Peugeot unveils model that will run on air
on 24/01/2013 00:00:00
The engine, which allows up to 80% driving on compressed air in cities, offers fuel economy of 2.9 litres of fuel per 100km (81mpg) and emits just 69g of carbon dioxide per kilometre.
"This breakthrough technology… represents a key step towards the two litre per 100km by 2020," said chief executive Philippe Varin.
Peugeot said what it called hybrid air technology could fit into small to midsize cars without any loss to storage space.
Whereas conventional hybrids use electric batteries to store energy, the compressed air system "allows the recuperation of energy from braking and slowing down", said the head of the project, Karim Mokaddem.
The revolutionary system will be able to be installed on any normal family car without altering its external shape or size or reducing the boot size, provided the spare wheel is not stored there. From the outside, an air-powered car will look identical to a conventional vehicle.
A spokesman said: "We are not talking about weird and wacky machines.
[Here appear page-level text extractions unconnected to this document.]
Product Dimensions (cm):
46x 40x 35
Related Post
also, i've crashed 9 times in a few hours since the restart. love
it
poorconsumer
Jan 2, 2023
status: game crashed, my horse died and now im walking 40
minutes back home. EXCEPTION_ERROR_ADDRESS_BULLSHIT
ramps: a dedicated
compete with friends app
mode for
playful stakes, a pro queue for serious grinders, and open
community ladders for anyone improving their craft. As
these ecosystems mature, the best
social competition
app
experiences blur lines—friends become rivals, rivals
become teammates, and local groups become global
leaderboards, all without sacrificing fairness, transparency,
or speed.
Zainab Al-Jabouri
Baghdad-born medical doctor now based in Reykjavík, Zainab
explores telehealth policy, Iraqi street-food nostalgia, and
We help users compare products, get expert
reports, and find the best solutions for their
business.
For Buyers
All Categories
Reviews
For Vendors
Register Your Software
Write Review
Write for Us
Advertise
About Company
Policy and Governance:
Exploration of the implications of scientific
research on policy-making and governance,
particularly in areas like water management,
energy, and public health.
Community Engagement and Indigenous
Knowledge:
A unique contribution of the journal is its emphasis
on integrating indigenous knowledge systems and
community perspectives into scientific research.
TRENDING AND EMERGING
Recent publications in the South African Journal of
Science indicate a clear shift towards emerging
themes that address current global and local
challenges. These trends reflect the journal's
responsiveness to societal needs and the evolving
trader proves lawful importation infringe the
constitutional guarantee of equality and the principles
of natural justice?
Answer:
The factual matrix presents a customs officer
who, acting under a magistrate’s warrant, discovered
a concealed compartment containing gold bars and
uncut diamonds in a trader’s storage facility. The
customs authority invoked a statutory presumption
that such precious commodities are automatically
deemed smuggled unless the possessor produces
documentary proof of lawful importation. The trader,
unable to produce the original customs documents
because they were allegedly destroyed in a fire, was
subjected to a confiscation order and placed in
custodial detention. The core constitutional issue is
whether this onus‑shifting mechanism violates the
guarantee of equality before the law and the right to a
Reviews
These are going to be in everyday cars."
The company said that the air system created no extra dangers in a crash.
Motorists never run the risk of running out of compressed air late at night on a deserted country road because the car will be fitted with an artificial brain that ensures it replenishes itself automatically.
The air compresses and decompresses of its own accord as the car speeds up and slows down.